La constitución de 1961 fue acusada por Chávez de ser la madre de todas las fallas del periodo democrático. Así se justificó su aniquilamiento, sin que sus creadores o beneficiarios hubiesen movido un dedo para defenderla. A esto se sumaría la destrucción de otros símbolos y valores de la República que le daban consistencia a la identidad nacional.
El cambio del nombre de la república
para agregar el apellido Bolivariana, las modificaciones en el
escudo y la bandera nacional, y la reescritura de la historia que se enseña en
las escuelas para justificar la adoración a Chávez como nuevo prócer de la
patria fueron signos tempranos del desmantelamiento institucional.
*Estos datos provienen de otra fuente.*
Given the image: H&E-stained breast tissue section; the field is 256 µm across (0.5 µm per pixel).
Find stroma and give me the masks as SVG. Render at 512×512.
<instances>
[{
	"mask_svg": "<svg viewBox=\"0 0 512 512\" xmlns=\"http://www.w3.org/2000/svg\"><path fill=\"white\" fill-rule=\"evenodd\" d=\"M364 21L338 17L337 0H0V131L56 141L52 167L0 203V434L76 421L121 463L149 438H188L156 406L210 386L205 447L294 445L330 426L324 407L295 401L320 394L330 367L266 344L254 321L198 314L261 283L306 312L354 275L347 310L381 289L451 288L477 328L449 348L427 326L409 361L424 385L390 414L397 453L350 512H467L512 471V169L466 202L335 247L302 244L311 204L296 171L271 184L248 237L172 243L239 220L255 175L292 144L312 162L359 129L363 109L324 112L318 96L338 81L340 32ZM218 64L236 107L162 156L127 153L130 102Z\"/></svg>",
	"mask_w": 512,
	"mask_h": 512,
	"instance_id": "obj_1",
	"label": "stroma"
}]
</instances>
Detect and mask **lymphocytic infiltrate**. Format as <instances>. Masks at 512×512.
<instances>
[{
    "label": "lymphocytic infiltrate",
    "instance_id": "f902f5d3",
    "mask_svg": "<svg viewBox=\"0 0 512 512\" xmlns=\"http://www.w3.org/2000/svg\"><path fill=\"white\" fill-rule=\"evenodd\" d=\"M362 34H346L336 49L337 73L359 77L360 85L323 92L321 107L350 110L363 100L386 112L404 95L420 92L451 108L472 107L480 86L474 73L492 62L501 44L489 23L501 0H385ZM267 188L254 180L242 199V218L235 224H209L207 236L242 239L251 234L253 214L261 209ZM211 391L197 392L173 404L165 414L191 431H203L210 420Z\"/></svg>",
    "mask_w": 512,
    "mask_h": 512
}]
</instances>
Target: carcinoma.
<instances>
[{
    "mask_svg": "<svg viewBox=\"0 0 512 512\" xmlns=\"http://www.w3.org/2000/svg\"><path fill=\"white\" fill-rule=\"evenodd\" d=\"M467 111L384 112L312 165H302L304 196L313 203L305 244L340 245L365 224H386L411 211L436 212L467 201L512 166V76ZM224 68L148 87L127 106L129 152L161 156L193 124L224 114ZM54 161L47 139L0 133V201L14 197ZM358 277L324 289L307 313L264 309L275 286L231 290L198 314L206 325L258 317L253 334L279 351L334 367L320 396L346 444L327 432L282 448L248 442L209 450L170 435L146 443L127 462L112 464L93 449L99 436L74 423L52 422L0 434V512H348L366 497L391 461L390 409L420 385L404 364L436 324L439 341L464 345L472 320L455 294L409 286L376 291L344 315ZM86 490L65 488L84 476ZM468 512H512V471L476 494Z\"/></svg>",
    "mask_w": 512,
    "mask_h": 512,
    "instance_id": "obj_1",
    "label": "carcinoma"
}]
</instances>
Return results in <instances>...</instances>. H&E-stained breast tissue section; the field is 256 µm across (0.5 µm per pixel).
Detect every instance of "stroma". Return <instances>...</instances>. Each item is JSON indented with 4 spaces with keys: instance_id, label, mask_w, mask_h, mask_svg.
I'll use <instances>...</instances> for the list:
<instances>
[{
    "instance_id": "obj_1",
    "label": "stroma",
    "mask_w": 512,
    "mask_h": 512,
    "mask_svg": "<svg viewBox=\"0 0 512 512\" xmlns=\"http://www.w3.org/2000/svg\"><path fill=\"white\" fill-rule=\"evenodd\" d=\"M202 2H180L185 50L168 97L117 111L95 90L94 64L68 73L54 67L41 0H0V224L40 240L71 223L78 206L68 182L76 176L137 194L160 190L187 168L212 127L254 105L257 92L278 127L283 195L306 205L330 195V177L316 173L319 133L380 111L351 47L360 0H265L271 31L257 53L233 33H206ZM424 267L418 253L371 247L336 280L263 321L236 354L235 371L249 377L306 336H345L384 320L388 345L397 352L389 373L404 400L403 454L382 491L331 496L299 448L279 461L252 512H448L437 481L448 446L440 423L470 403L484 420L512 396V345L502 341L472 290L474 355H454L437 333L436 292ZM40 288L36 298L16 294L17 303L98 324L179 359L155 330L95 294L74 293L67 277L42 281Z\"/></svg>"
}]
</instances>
Bajo la sombra de este nuevo modelo
de estado chavista, Venezuela inició un periodo caracterizado por la
intolerancia, el sectarismo y la violencia. Desde el Estado se alentó la
división del país entre chavistas y no chavistas, lo que condujo a una brutal
polarización.
El secuestro de instituciones como el
TSJ, el CNE y las FANB para ponerlas al servicio del PSUV y su camarilla
dirigente, degeneró en el merecido descrédito de estas instituciones. Aquí
nadie cree en la honorabilidad de los jueces, en el equilibrio del CNE, ni en
la autoridad de las FANB.
La crisis de confianza en un gobierno
que miente las 24 horas, reprime para sostenerse y además es incapaz de
resolver las agudas contradicciones sociales y económicas del país, ha lanzado
a Venezuela a un profundo abismo de ingobernabilidad. Los politólogos lo
caracterizan como un estado fallido o incapaz de garantizar el propósito de justicia
y bienestar para el cual fue creado. Los sociólogos prefieren llamarlo caos o
un estado intenso de desorden social donde las instituciones se derrumban, y
civiles y militares desconocen la autoridad de varias maneras.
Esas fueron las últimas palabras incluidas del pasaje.